-- Available data follows --
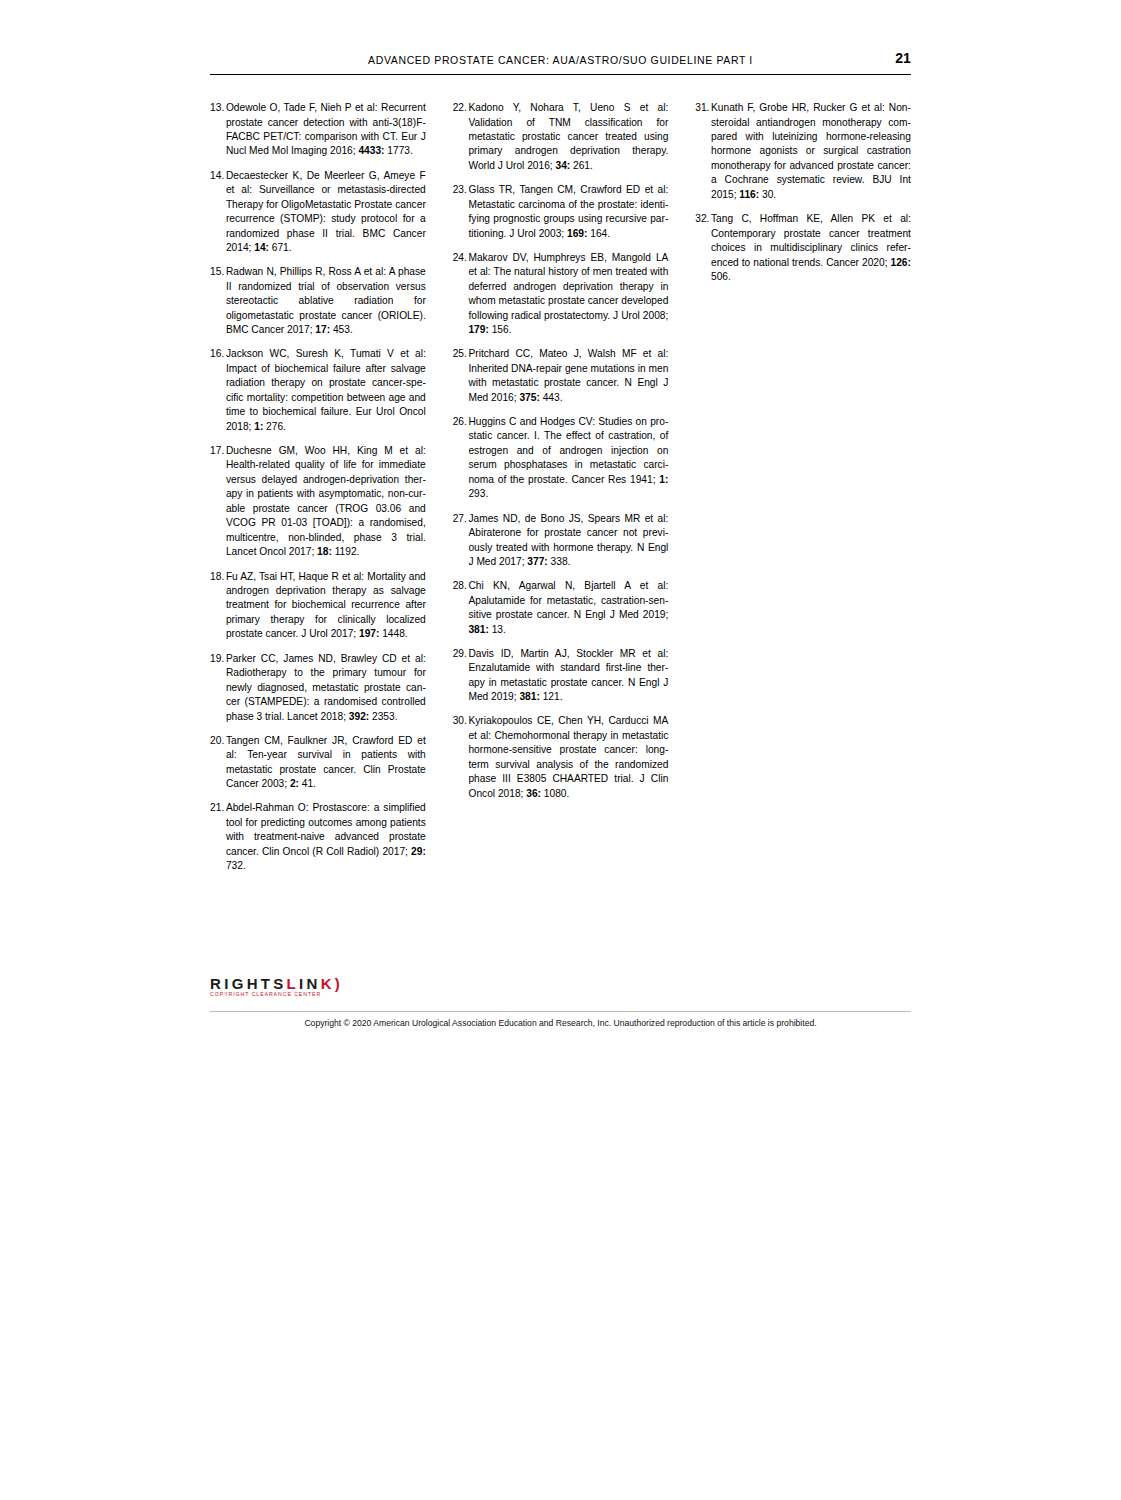Advanced Prostate Cancer: AUA/ASTRO/SUO Guideline Part I
21
Odewole O, Tade F, Nieh P et al: Recurrent prostate cancer detection with anti-3(18)F-FACBC PET/CT: comparison with CT. Eur J Nucl Med Mol Imaging 2016; 4433: 1773.
Decaestecker K, De Meerleer G, Ameye F et al: Surveillance or metastasis-directed Therapy for OligoMetastatic Prostate cancer recurrence (STOMP): study protocol for a randomized phase II trial. BMC Cancer 2014; 14: 671.
Radwan N, Phillips R, Ross A et al: A phase II randomized trial of observation versus stereotactic ablative radiation for oligometastatic prostate cancer (ORIOLE). BMC Cancer 2017; 17: 453.
Jackson WC, Suresh K, Tumati V et al: Impact of biochemical failure after salvage radiation therapy on prostate cancer-specific mortality: competition between age and time to biochemical failure. Eur Urol Oncol 2018; 1: 276.
Duchesne GM, Woo HH, King M et al: Health-related quality of life for immediate versus delayed androgen-deprivation therapy in patients with asymptomatic, non-curable prostate cancer (TROG 03.06 and VCOG PR 01-03 [TOAD]): a randomised, multicentre, non-blinded, phase 3 trial. Lancet Oncol 2017; 18: 1192.
Fu AZ, Tsai HT, Haque R et al: Mortality and androgen deprivation therapy as salvage treatment for biochemical recurrence after primary therapy for clinically localized prostate cancer. J Urol 2017; 197: 1448.
Parker CC, James ND, Brawley CD et al: Radiotherapy to the primary tumour for newly diagnosed, metastatic prostate cancer (STAMPEDE): a randomised controlled phase 3 trial. Lancet 2018; 392: 2353.
Tangen CM, Faulkner JR, Crawford ED et al: Ten-year survival in patients with metastatic prostate cancer. Clin Prostate Cancer 2003; 2: 41.
Abdel-Rahman O: Prostascore: a simplified tool for predicting outcomes among patients with treatment-naive advanced prostate cancer. Clin Oncol (R Coll Radiol) 2017; 29: 732.
Kadono Y, Nohara T, Ueno S et al: Validation of TNM classification for metastatic prostatic cancer treated using primary androgen deprivation therapy. World J Urol 2016; 34: 261.
Glass TR, Tangen CM, Crawford ED et al: Metastatic carcinoma of the prostate: identifying prognostic groups using recursive partitioning. J Urol 2003; 169: 164.
Makarov DV, Humphreys EB, Mangold LA et al: The natural history of men treated with deferred androgen deprivation therapy in whom metastatic prostate cancer developed following radical prostatectomy. J Urol 2008; 179: 156.
Pritchard CC, Mateo J, Walsh MF et al: Inherited DNA-repair gene mutations in men with metastatic prostate cancer. N Engl J Med 2016; 375: 443.
Huggins C and Hodges CV: Studies on prostatic cancer. I. The effect of castration, of estrogen and of androgen injection on serum phosphatases in metastatic carcinoma of the prostate. Cancer Res 1941; 1: 293.
James ND, de Bono JS, Spears MR et al: Abiraterone for prostate cancer not previously treated with hormone therapy. N Engl J Med 2017; 377: 338.
Chi KN, Agarwal N, Bjartell A et al: Apalutamide for metastatic, castration-sensitive prostate cancer. N Engl J Med 2019; 381: 13.
Davis ID, Martin AJ, Stockler MR et al: Enzalutamide with standard first-line therapy in metastatic prostate cancer. N Engl J Med 2019; 381: 121.
Kyriakopoulos CE, Chen YH, Carducci MA et al: Chemohormonal therapy in metastatic hormone-sensitive prostate cancer: long-term survival analysis of the randomized phase III E3805 CHAARTED trial. J Clin Oncol 2018; 36: 1080.
Kunath F, Grobe HR, Rucker G et al: Non-steroidal antiandrogen monotherapy compared with luteinizing hormone-releasing hormone agonists or surgical castration monotherapy for advanced prostate cancer: a Cochrane systematic review. BJU Int 2015; 116: 30.
Tang C, Hoffman KE, Allen PK et al: Contemporary prostate cancer treatment choices in multidisciplinary clinics referenced to national trends. Cancer 2020; 126: 506.
RIGHTSLINK)
Copyright Clearance Center
Copyright © 2020 American Urological Association Education and Research, Inc. Unauthorized reproduction of this article is prohibited.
-- Available data concluded --
Exact repetition of the data is needed, with no images retained.

Task solution:
Advanced Prostate Cancer: AUA/ASTRO/SUO Guideline Part I
21
Odewole O, Tade F, Nieh P et al: Recurrent prostate cancer detection with anti-3(18)F-FACBC PET/CT: comparison with CT. Eur J Nucl Med Mol Imaging 2016; 4433: 1773.
Decaestecker K, De Meerleer G, Ameye F et al: Surveillance or metastasis-directed Therapy for OligoMetastatic Prostate cancer recurrence (STOMP): study protocol for a randomized phase II trial. BMC Cancer 2014; 14: 671.
Radwan N, Phillips R, Ross A et al: A phase II randomized trial of observation versus stereotactic ablative radiation for oligometastatic prostate cancer (ORIOLE). BMC Cancer 2017; 17: 453.
Jackson WC, Suresh K, Tumati V et al: Impact of biochemical failure after salvage radiation therapy on prostate cancer-specific mortality: competition between age and time to biochemical failure. Eur Urol Oncol 2018; 1: 276.
Duchesne GM, Woo HH, King M et al: Health-related quality of life for immediate versus delayed androgen-deprivation therapy in patients with asymptomatic, non-curable prostate cancer (TROG 03.06 and VCOG PR 01-03 [TOAD]): a randomised, multicentre, non-blinded, phase 3 trial. Lancet Oncol 2017; 18: 1192.
Fu AZ, Tsai HT, Haque R et al: Mortality and androgen deprivation therapy as salvage treatment for biochemical recurrence after primary therapy for clinically localized prostate cancer. J Urol 2017; 197: 1448.
Parker CC, James ND, Brawley CD et al: Radiotherapy to the primary tumour for newly diagnosed, metastatic prostate cancer (STAMPEDE): a randomised controlled phase 3 trial. Lancet 2018; 392: 2353.
Tangen CM, Faulkner JR, Crawford ED et al: Ten-year survival in patients with metastatic prostate cancer. Clin Prostate Cancer 2003; 2: 41.
Abdel-Rahman O: Prostascore: a simplified tool for predicting outcomes among patients with treatment-naive advanced prostate cancer. Clin Oncol (R Coll Radiol) 2017; 29: 732.
Kadono Y, Nohara T, Ueno S et al: Validation of TNM classification for metastatic prostatic cancer treated using primary androgen deprivation therapy. World J Urol 2016; 34: 261.
Glass TR, Tangen CM, Crawford ED et al: Metastatic carcinoma of the prostate: identifying prognostic groups using recursive partitioning. J Urol 2003; 169: 164.
Makarov DV, Humphreys EB, Mangold LA et al: The natural history of men treated with deferred androgen deprivation therapy in whom metastatic prostate cancer developed following radical prostatectomy. J Urol 2008; 179: 156.
Pritchard CC, Mateo J, Walsh MF et al: Inherited DNA-repair gene mutations in men with metastatic prostate cancer. N Engl J Med 2016; 375: 443.
Huggins C and Hodges CV: Studies on prostatic cancer. I. The effect of castration, of estrogen and of androgen injection on serum phosphatases in metastatic carcinoma of the prostate. Cancer Res 1941; 1: 293.
James ND, de Bono JS, Spears MR et al: Abiraterone for prostate cancer not previously treated with hormone therapy. N Engl J Med 2017; 377: 338.
Chi KN, Agarwal N, Bjartell A et al: Apalutamide for metastatic, castration-sensitive prostate cancer. N Engl J Med 2019; 381: 13.
Davis ID, Martin AJ, Stockler MR et al: Enzalutamide with standard first-line therapy in metastatic prostate cancer. N Engl J Med 2019; 381: 121.
Kyriakopoulos CE, Chen YH, Carducci MA et al: Chemohormonal therapy in metastatic hormone-sensitive prostate cancer: long-term survival analysis of the randomized phase III E3805 CHAARTED trial. J Clin Oncol 2018; 36: 1080.
Kunath F, Grobe HR, Rucker G et al: Non-steroidal antiandrogen monotherapy compared with luteinizing hormone-releasing hormone agonists or surgical castration monotherapy for advanced prostate cancer: a Cochrane systematic review. BJU Int 2015; 116: 30.
Tang C, Hoffman KE, Allen PK et al: Contemporary prostate cancer treatment choices in multidisciplinary clinics referenced to national trends. Cancer 2020; 126: 506.
RIGHTSLINK)
Copyright Clearance Center
Copyright © 2020 American Urological Association Education and Research, Inc. Unauthorized reproduction of this article is prohibited.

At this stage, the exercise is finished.